-- SET PROBLEM 1 --
How would you translate this sentence from the passage on 1970s African American cinema into Spanish: "The film represented a radical break from Van Peebles's earlier work."
-- SET PROBLEM 2 --
Can you write the next part of the passage on 1970s African American cinema, starting after its final sentence?

-- READING PASSAGE --
The new forms of masculinity represented in the films noted above—in which African American men function in narratives to benefit themselves and their communities, rather than the white communities in which they were usually socially isolated in earlier Hollywood films—were accompanied by a different kind of physicality. Previously, actors with large, muscular physiques were seen as threatening, drawing on the stereotypes of the black brute. With former athletes such as Fred Williamson and Jim Brown (b. 1936) becoming actors, and with characters like John Shaft, African American men were no longer sidekicks in action films, supporting the heroism of the white lead actor; they became heroes themselves. Changes were also due African American women, and the desire for more complex female characters was met in films like Mahogany (1975), featuring the singer Diana Ross (b. 1944), who received an Oscar® nomination for the costume designs she created for the drama. Directed by the Motown music mogul Berry Gordy (b. 1929), the film focused on the development of an impoverished girl who becomes an international fashion model. Five on the Black Hand Side (Oscar Williams, 1973) reflected the ideological tensions between African American middle-class conservatives and more progressive feminist and black nationalist liberals.
THE INDEPENDENT SPIRIT
As these films were being produced within the Hollywood system, some filmmakers, unwilling to compromise their artistry or ideology, chose to work independently, as too often the Hollywood studios demanded changes in their scripts or denied them final edit power. Others saw entry into the industry as a sell-out, bowing to a capitalist oligarchy that had historically denigrated their communities. Melvin Van Peebles abandoned his deal at Columbia to independently produce, direct, and star in Sweet Sweetback's Baadasssss Song (1971). The film represented a radical break from Van Peebles's earlier work. Dedicated in the opening credit sequence to "All the brothers and sisters who have had enough of the Man," it is a touch-stone example of African American counter cinema, utilizing a loose shooting style, experimental editing, and a discourse rooted in Black Nationalism. Sweetback, played by Van Peebles himself, starts out as a politically naive and uninvolved sex worker who has his consciousness raised and becomes a folk hero. While in police custody, he witnesses the beating of a community activist by the police. Sweetback uses his handcuffs to fight off the two policemen, saving the activist's life, then spends the rest of the movie a wanted man, evading the authorities with the help of the local community. Sweet Sweetback's Baadasssss Song, which was produced with a budget of only $500,000, earned more than 10 million dollars, and secured for Van Peebles the sobriquet "Father of Soul Cinema." The film won praise in the United States and Europe, and its success provided the impetus that would lead to the blaxploitation movement.

-- GIVEN RECORDS --
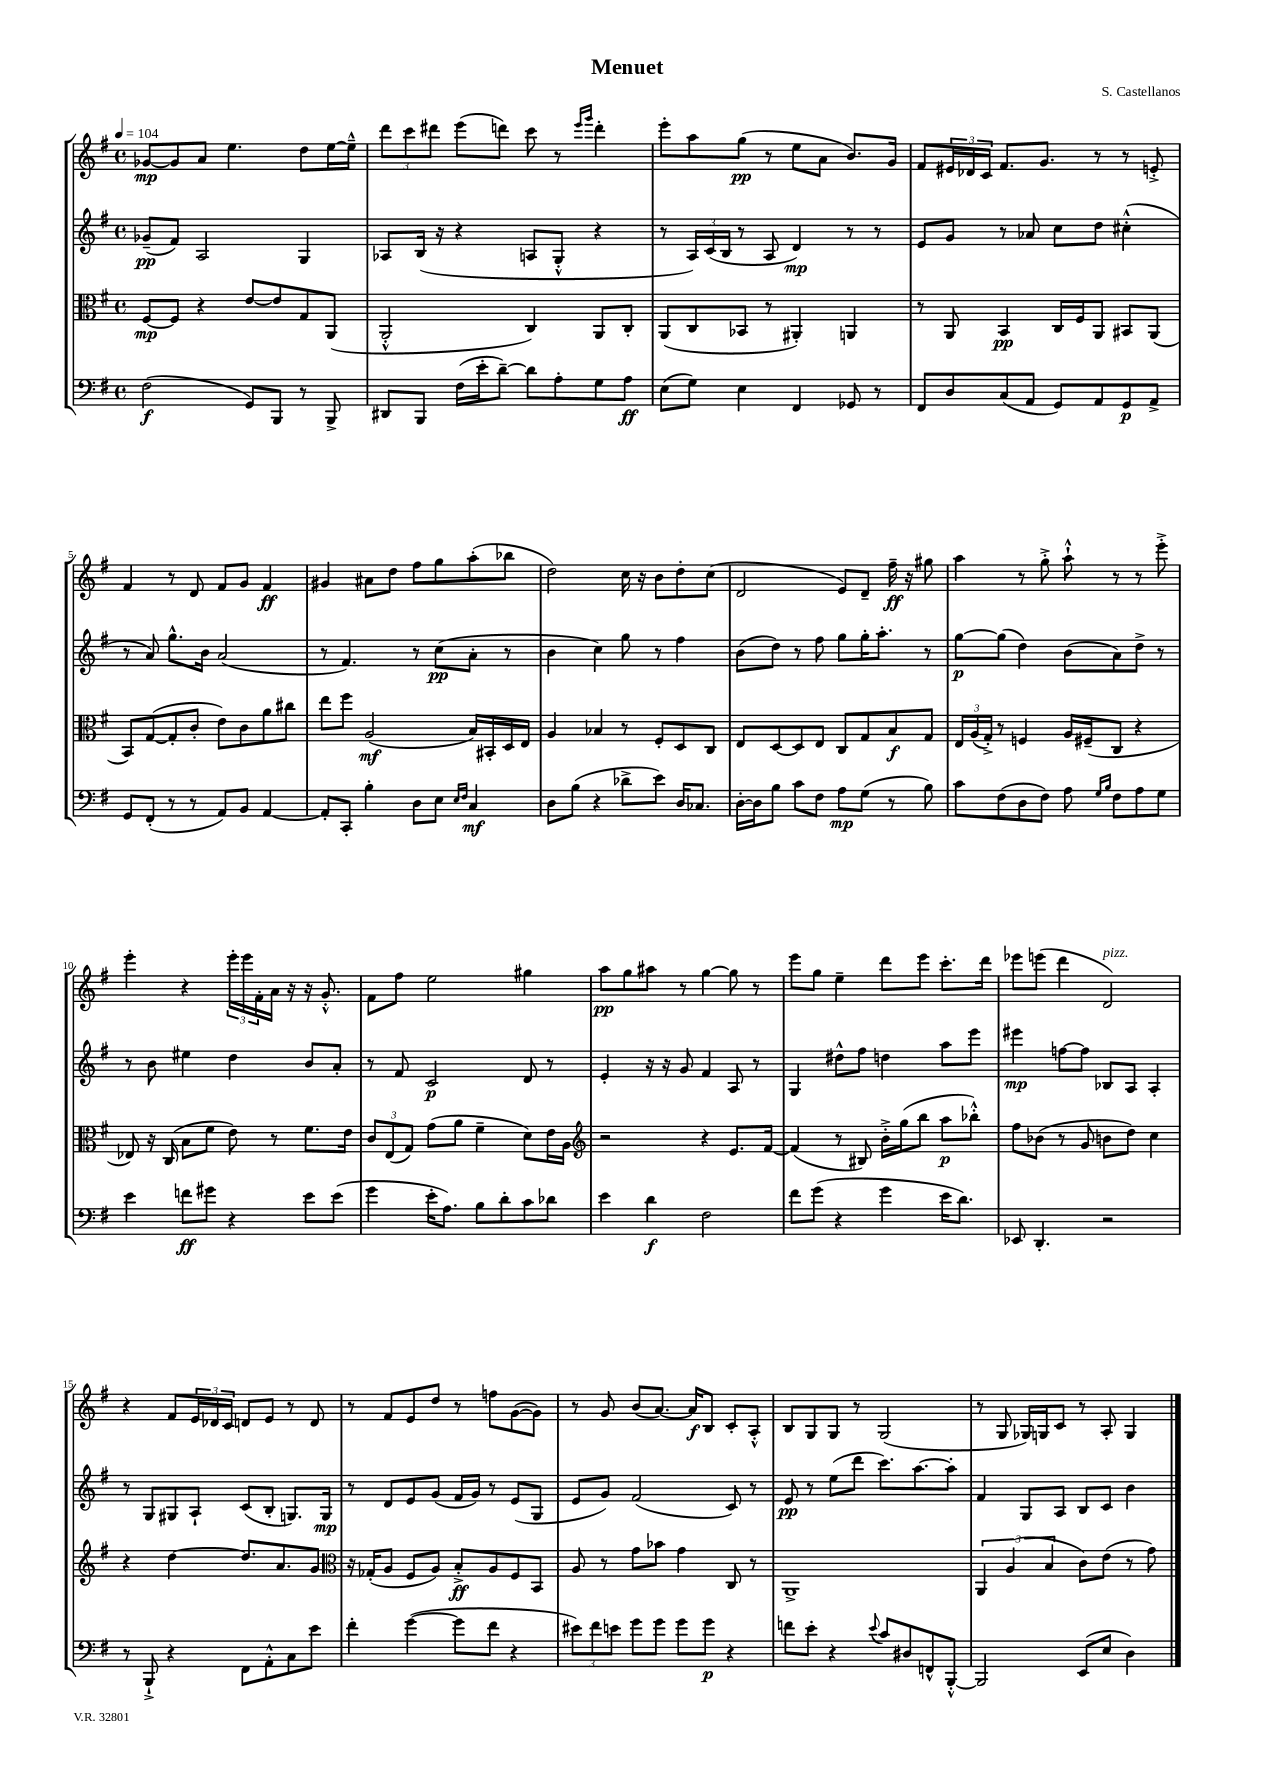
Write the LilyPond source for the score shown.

---

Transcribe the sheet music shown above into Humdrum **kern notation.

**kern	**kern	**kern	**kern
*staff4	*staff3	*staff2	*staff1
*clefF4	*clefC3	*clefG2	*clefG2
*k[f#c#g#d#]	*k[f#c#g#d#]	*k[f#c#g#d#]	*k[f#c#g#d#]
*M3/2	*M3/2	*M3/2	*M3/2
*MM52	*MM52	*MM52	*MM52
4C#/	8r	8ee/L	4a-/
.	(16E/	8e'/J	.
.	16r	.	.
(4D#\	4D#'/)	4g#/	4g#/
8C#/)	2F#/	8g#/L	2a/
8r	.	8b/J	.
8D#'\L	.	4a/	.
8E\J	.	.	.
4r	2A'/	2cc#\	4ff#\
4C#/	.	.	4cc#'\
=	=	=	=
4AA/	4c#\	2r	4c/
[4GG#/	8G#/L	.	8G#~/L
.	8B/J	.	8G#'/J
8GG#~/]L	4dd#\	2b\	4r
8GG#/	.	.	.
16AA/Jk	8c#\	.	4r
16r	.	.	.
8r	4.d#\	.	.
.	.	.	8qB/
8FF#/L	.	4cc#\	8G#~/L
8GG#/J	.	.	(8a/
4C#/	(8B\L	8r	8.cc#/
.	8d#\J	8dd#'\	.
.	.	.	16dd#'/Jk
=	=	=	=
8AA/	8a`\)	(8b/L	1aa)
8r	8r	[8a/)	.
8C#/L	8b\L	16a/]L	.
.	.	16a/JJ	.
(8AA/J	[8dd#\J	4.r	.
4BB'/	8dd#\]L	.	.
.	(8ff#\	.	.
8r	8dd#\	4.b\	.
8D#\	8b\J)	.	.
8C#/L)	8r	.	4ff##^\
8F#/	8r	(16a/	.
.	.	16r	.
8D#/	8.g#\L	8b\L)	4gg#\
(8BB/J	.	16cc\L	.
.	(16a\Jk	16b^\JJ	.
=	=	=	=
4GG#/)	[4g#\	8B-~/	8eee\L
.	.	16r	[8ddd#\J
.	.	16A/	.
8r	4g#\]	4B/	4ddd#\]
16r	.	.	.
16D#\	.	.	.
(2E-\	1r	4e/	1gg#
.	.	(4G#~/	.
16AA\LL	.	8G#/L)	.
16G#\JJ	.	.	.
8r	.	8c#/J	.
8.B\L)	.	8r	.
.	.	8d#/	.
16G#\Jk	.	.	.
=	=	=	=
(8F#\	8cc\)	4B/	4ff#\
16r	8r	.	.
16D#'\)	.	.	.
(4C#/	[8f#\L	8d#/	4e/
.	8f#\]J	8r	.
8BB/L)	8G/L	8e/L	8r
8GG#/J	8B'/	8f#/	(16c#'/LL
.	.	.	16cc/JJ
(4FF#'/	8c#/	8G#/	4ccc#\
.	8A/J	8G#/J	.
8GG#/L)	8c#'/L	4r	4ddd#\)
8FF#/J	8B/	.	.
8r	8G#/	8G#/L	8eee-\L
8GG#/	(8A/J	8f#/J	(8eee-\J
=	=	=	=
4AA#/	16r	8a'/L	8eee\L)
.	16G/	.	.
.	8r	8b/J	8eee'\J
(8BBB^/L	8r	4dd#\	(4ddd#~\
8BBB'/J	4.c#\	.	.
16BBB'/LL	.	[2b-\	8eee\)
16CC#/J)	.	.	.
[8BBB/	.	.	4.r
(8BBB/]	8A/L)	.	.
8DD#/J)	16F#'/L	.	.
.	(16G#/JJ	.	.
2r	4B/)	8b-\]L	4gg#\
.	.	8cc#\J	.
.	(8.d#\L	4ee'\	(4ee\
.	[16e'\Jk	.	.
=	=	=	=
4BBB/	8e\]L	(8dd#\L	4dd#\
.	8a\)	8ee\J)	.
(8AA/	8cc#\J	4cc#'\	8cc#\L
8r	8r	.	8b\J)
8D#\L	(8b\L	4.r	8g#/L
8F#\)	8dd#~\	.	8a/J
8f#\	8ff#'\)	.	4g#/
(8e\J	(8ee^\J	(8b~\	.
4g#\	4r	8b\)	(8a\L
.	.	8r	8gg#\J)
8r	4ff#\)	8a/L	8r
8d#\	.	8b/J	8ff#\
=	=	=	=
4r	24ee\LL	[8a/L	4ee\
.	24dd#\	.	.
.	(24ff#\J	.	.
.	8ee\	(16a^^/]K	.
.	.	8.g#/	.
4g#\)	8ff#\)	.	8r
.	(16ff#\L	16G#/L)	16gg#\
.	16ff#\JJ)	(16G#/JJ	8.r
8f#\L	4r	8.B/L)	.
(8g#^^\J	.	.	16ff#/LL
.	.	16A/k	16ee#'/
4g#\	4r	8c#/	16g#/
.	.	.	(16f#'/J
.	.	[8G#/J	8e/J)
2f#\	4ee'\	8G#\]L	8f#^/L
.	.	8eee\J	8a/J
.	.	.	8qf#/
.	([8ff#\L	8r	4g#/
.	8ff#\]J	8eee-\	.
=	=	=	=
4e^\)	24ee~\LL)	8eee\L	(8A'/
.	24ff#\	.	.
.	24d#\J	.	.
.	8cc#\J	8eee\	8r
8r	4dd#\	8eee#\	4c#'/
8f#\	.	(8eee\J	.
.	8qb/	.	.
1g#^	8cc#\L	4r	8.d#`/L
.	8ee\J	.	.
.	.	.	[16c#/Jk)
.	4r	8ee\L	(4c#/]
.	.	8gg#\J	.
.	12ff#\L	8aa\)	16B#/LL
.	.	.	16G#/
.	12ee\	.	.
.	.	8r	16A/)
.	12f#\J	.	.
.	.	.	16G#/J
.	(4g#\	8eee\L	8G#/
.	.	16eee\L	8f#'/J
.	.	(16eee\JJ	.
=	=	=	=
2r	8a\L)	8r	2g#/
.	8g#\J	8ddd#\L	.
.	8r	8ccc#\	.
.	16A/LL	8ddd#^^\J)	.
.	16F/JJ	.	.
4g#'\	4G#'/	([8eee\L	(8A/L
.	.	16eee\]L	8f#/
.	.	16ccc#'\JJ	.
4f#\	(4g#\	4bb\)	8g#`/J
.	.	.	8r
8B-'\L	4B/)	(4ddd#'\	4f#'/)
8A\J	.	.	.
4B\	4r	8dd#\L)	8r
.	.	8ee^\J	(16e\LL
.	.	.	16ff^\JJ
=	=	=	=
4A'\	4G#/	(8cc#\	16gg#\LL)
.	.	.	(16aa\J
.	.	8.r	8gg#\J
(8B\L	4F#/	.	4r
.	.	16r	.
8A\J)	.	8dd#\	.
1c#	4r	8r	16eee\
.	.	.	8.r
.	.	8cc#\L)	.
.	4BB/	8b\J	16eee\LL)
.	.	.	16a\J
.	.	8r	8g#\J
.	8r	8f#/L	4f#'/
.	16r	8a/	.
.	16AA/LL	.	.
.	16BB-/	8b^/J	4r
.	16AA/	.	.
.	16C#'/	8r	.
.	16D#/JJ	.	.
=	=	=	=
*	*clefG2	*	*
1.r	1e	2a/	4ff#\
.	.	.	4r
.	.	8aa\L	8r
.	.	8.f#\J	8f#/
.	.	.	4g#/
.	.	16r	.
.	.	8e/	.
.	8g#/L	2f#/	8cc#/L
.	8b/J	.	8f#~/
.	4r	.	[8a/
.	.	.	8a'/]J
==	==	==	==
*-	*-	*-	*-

-- EXPECTED ANSWER 1 --
La película representó una ruptura radical con la obra anterior de Van Peebles.

-- EXPECTED ANSWER 2 --
Ossie Davis, like Van Peebles, would remove himself from the "Hollywood plantation" to work independently. In 1972 he helped create the Third World Film Corporation, a New York–based company that functioned both as a film training center for people of color and a distribution house for their works. Two of Third World's most well known productions are Greased Lightning, starring Richard Pryor (1940–2005), and Claudine (1974), with Diahann Carroll (b. 1935), who garnered an Oscar® nomination for the lead. With his second film, Kongi's Harvest (1970), Davis became the first African American director to shoot films on the continent of Africa. Adapted from a work by the Nigerian Nobel Laureate Wole Soyinka (b. 1934), who also played the starring role, the film is set in the Congo and concerns the attempt of an African leader to modernize and unite his nation (made up of different tribes), while at the same time keeping the country's cultural roots intact. Davis's last effort as a director, Countdown at Kusini (1976), was financed by Delta Sigma Theta, the largest African American women's service organization in the United States. Written by Davis and his fellow African American thespian Al Freeman, Jr. (b. 1934), the film, shot in Nigeria, is an anti-neocolonialist action/drama that encouraged coalitions and solidarity between Africans and the Diaspora.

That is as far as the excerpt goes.